* BEGIN DOCUMENT EXCERPT *

*This post was featured on Soul Journey Inspiration, read it there as well.*
I remember watching reruns of Punky Brewster when I was 4 years old and telling my mom I wanted to be on TV, just like Punky, when I got older. She would then say to me “you gotta have white teeth if you wanna to be on TV.” So, for the next few years I brushed my teeth four times a day— you win that one mom. Then I did it, I worked extremely hard for years and years and I became an actress.
I was in some pretty popular TV shows, Modern Family and Criminal Minds to name a few. I’ve met big name celebrities while filming National commercials. I was in a bunch of music videos and was even on the cover of a hit album in the UK . I was a model for a popular clothing brand. I had a really fun role in a Judd Apatow/Adam Sandler film and I’ve been the lead in a bunch of Independent films. I’ve met amazing people on set, including two of my now best friends. I made great money, had a ton of fun and a little over a year ago— I quit and it was the best decision I’ve ever made.

* END DOCUMENT EXCERPT *
* BEGIN DATA EXCERPT *

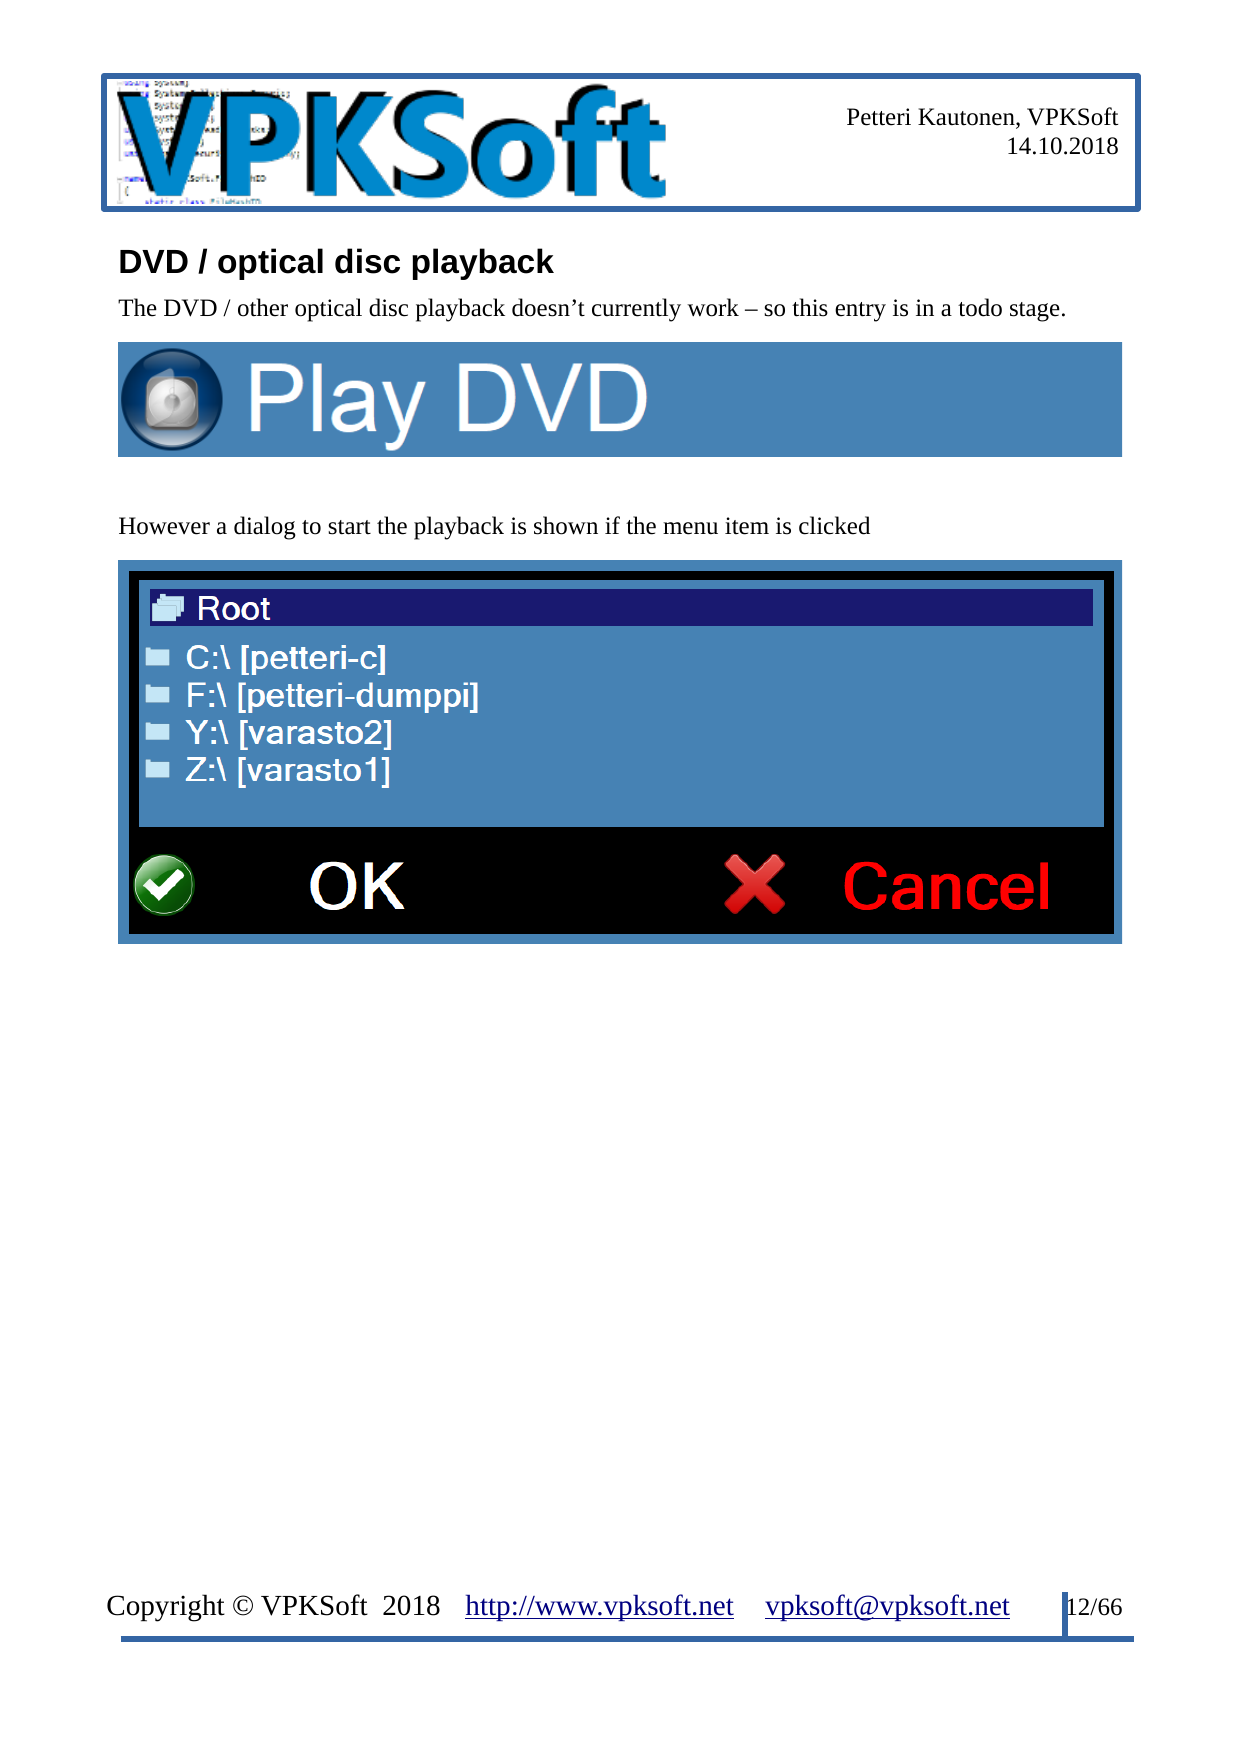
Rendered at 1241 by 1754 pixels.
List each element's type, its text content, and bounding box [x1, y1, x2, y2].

* END DATA EXCERPT *

■ **INSTRUCTION 1**
Translate this sentence from the acting post into Spanish: "I was a model for a popular clothing brand."
■ **INSTRUCTION 2**
According to the acting post, why did the author brush their teeth four times a day for several years? Answer in one to three sentences.
■ **INSTRUCTION 3**
Print the portion of the acting post that begins at the words "I was in some" and stops after "I’ve ever made.".

■ **COMPLETE ANSWER 1**
Fui modelo de una marca de ropa popular.

■ **COMPLETE ANSWER 2**
At age 4, the author told their mother they wanted to be on TV like Punky Brewster. The mother replied that one needed white teeth to be on TV, so the author brushed four times a day for the next few years.

■ **COMPLETE ANSWER 3**
I was in some pretty popular TV shows, Modern Family and Criminal Minds to name a few. I’ve met big name celebrities while filming National commercials. I was in a bunch of music videos and was even on the cover of a hit album in the UK . I was a model for a popular clothing brand. I had a really fun role in a Judd Apatow/Adam Sandler film and I’ve been the lead in a bunch of Independent films. I’ve met amazing people on set, including two of my now best friends. I made great money, had a ton of fun and a little over a year ago— I quit and it was the best decision I’ve ever made.